[SET TASK]
Answer these questions from the text on Blackfoot territory, numbering each answer to match:
1. What was Ponokáásisahtaan renamed?
2. Which notion does the paper offer as a model for authentic Blackfoot participation in protecting and preserving sites?
3. What resources did the people gather at Awai'skiimmiiko?

This paper explores the question of responsibility for the care of significant Blackfoot (Siksikáítapiiksi) sites particularly in the province of present-day Alberta.i Traditional Blackfoot territory is described and events that eroded Siksikáítapiiksi access to, and thus relationship with, all the land in their territory is related. We give examples of significant Blackfoot sites and recount the forces that have destroyed many of them, including the pressures that urban and industrial development place on the remaining sites. This chapter outlines current attempts to include Blackfoot perspectives in the provincial mandate to preserve and protect heritage sites. The notion of repatriation, which is commonly understood to mean the return of ceremonial objects, is offered as a model for authentic participation of Blackfoot in protecting and preserving these sites. Repatriation, as an idea and a practice, acknowledges the Siksikáítapiiksi view that places are animate beings with whom humans live in relationship. Like any interdependent relationship, the one between people and the places that sustain them is nurtured through unimpeded access, continued use and ceremonies of renewal such as visiting and exchanging of gifts.

Traditional Map
Click image to enlarge.

Figure 1: Map of traditional Blackfoot territory.
This map reproduced with permission from the Glenbow Museum website, "Niitsitapiisini: Our Way of Life," http://www.glenbow.org/blackfoot/teacher_toolkit/english/culture/territory.html (Accessed May 2008).

Nitáówahsinnaan or Blackfoot territory extends north to Apatohsoo omáhkataan (“north big river” which was re-named the North Saskatchewan) and south to Ponokáásisahtaan (“elk river” which was re-named the Yellowstone). The people lived from the eastern slopes of the Mistákistsi (the backbone of the world which was re-named the Rocky Mountains) to the reaches of present-day Saskatchewan,i Ómahksspatsiko (the Sand Hills), where people go after death (Blackfoot Gallery Committee, 2001) and Awai’skiimmiiko (re-named the Cypress Hills), where the people hunted and gathered resources such as lodge poles, pine needles and berries.

Nitáówahsinnoon covered over half of present-day Alberta, most of Montana and parts of Saskatchewan. And while the Niitsítapiiksi (in this context, the Blackfoot) shared the land with all other ksahkomitapiksi or earth beings (plants, rocks, and animals), they shared the cosmos with the spomitapííksi or above beings (spiritual beings, celestial beings, and birds), and the soyíítapiksi or under-water beings (fish, amphibians, reptiles, water birds and mammals) (Blackfoot Gallery Committee, 2001). Many of the stories and ceremonies of Blackfoot-speaking peoples originate in the sky, and many ceremonies revolve around bundles, which contain parts of animals and plants from all of the realms.ii These bundles and their contents stand in for the extended network of animate, inspirited kin from all the realms. The bundles serve to remind human beings that their survival depends upon alliances formed with other beings in times past, social contracts still in force. The origins of these kinship ties and the ongoing web of reciprocities and interdependent responsibilities they evoke are recalled through song and stories (Ingold, 2000). Through ceremonies and ritual, as well as through more mundane practices of visiting and feeding, these alliances are continually renewed (Heavy Head, 2005).

[DATASET SECTION]
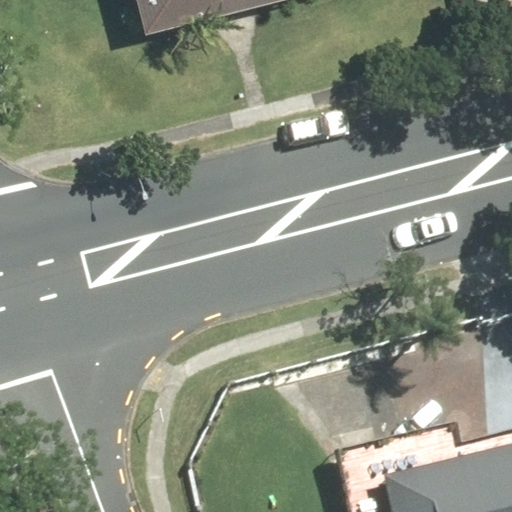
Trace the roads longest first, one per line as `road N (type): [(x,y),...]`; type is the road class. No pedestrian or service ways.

[FULL ANSWER]
1. The Yellowstone.
2. Repatriation.
3. Lodge poles, pine needles and berries.